(Billet 536) - En Espagne, ils ne font même plus semblant...

(Billet 536) - En Espagne, ils ne font même plus semblant...

Une relation plus que millénaire lie les deux royaumes d’Espagne et du Maroc, et c’est sans doute pour cette raison que, paradoxalement, ces relations sont toujours perturbées, avec des hauts et des bas, des combats et parfois des coups bas. Entre Madrid et Rabat, c’est l’alternance entre la lune de miel et la lune de fiel. Nos voisins septentrionaux veulent invariablement avoir la main sur ce qui se passe à leur sud. Et cela pose quelquefois le problème de l’indignité et de l’indignation…

Tenez, prenons un exemple très parlant… En décembre dernier, interrogé sur les cas de Sebta et Melilla, que chacun sait être des villes marocaines occupées par l’Espagne, le chef du gouvernement Saâdeddine Elotmani avait répondu qu’une discussion devrait s’ouvrir un jour ou l’autre sur l’avenir des deux cités. Tollé en Espagne, et convocation de notre ambassadrice à Madrid… qui a très logiquement confirmé le propos de son supérieur.

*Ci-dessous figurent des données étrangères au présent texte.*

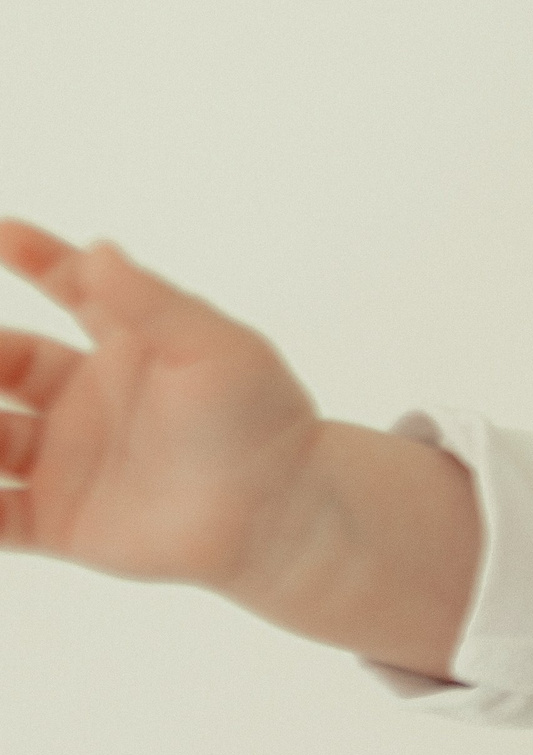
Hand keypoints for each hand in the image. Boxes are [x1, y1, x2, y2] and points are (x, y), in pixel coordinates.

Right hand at [0, 220, 323, 590]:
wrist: (283, 512)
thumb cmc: (261, 420)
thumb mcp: (211, 347)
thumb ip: (151, 302)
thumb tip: (98, 250)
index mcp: (128, 349)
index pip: (71, 288)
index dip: (37, 258)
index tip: (3, 233)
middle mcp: (89, 401)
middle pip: (6, 363)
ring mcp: (69, 461)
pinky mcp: (60, 522)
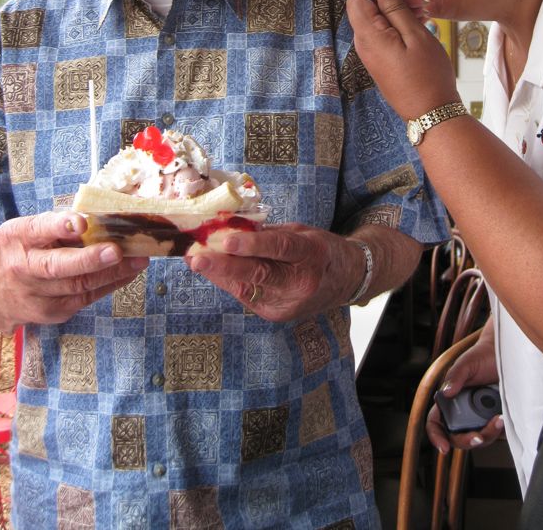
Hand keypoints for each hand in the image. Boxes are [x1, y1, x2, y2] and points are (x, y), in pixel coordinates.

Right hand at [0, 212, 148, 331]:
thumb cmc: (24, 250)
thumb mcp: (31, 229)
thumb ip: (60, 223)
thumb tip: (103, 213)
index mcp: (17, 237)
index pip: (37, 230)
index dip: (59, 226)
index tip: (80, 222)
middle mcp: (22, 268)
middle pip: (57, 266)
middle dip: (89, 259)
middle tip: (117, 250)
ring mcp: (36, 295)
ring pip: (79, 286)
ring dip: (113, 272)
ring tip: (138, 258)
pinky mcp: (53, 312)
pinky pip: (87, 298)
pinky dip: (111, 283)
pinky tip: (129, 272)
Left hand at [186, 223, 365, 320]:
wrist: (347, 280)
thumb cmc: (320, 249)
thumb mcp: (300, 232)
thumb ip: (268, 233)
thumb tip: (231, 227)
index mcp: (311, 253)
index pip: (279, 248)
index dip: (252, 245)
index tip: (226, 240)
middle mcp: (301, 283)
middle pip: (258, 275)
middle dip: (224, 266)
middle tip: (197, 257)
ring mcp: (288, 303)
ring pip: (247, 288)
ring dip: (219, 274)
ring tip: (195, 261)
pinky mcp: (277, 315)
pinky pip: (247, 296)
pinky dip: (229, 282)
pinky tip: (213, 271)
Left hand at [346, 0, 458, 118]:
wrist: (431, 113)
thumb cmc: (428, 76)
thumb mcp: (415, 35)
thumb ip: (395, 7)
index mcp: (369, 37)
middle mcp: (364, 45)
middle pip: (368, 7)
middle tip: (419, 1)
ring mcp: (372, 54)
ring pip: (378, 20)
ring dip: (398, 10)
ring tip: (424, 13)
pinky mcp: (381, 60)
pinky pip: (384, 34)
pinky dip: (399, 24)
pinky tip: (419, 25)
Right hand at [426, 323, 502, 453]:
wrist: (507, 353)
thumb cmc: (483, 355)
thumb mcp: (467, 363)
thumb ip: (455, 376)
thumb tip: (446, 391)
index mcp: (449, 399)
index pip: (436, 422)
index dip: (436, 436)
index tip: (444, 448)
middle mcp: (462, 411)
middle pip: (457, 437)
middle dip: (466, 441)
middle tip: (478, 437)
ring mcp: (479, 417)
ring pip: (478, 438)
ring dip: (486, 435)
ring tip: (497, 421)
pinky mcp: (495, 418)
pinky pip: (494, 433)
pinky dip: (497, 430)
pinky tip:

Récemment, les Espagnols, de Melilla cette fois, ont superbement rappelé que le ridicule ne tue pas. En effet, ils ont demandé à leur gouvernement de saisir le Conseil de l’Europe pour obliger le Maroc à traiter avec la ville. En somme, ils veulent être sur le sol marocain, à nos frais !

Ou zid ou zid…

Aujourd’hui, l’Espagne s’inscrit dans l’humanitaire, mais à deux vitesses. Centres de concentration pour les migrants, salle de réanimation pour l’encore chef du Polisario Brahim Ghali. Plus… Les Espagnols admettent l’homme, sous un faux nom, obligeamment proposé par les Algériens, bien qu’il soit recherché par les juges espagnols pour entre autres, viols, crimes de guerre, séquestration... La justice en Espagne est donc certainement indépendante, mais pas d’Alger.

Le Maroc est valablement irrité, mais surtout déçu. L’Espagne est historiquement responsable de la question du Sahara et connaît parfaitement les dessous de cette affaire, mais elle...

maintient une position trouble et opaque, tantôt pro-Rabat, parfois pour Alger. La vox populi marocaine caresse alors l’idée d’accueillir l’indépendantiste catalan Carles Puigdemont. C’est abusif et certes et certainement pas à l’ordre du jour officiel de Rabat, mais que nos amis espagnols imaginent un instant que le Maroc fasse cela, ou qu’il eût accueilli voici 20 ans des activistes basques… Madrid aurait eu raison de douter de la sincérité du Maroc. Et c’est ce qui se produit avec Brahim Ghali.

Aujourd’hui, une lame de fond parcourt la géopolitique et les relations internationales dans cette région. Trois grandes puissances, historiquement peu liées au continent africain, y font leur entrée, chacun à sa manière, chacun dans sa région : Chine, Russie et, plus récemment, Etats-Unis. D’autres sont en embuscade, guettant le bon moment et fourbissant leurs armes et leurs arguments : Inde, Japon, Israël, bloc latino-américain.

Il est temps que l’Europe fasse des choix, révise ses doctrines, change sa politique, fasse montre d’audace, car les choses évoluent, et vite. Le temps colonial est révolu et les approches post-coloniales sont désormais surannées. Le discours du roi Mohammed VI à Riyadh est fondateur, et son contenu est aujourd’hui le moteur des diplomaties de bien des pays du Sud.

Le Maroc, pour sa part, dispose de richesses et d’un potentiel de développement endogène et exogène considérable, s’il sait y faire... Rien n’est écrit et rien n’est durable, hormis les intérêts nationaux et le respect mutuel entre les nations.

La proximité géographique n’autorise pas tout et, à l’inverse, implique des contraintes de bon voisinage. L’Espagne, en agissant tel qu’elle le fait, perd progressivement son statut de voisin inconditionnellement ami du Maroc. Il est temps, aujourd’hui, d’ouvrir tous les dossiers en suspens car c’est maintenant que se dessinent et s’affinent les alliances des prochaines décennies.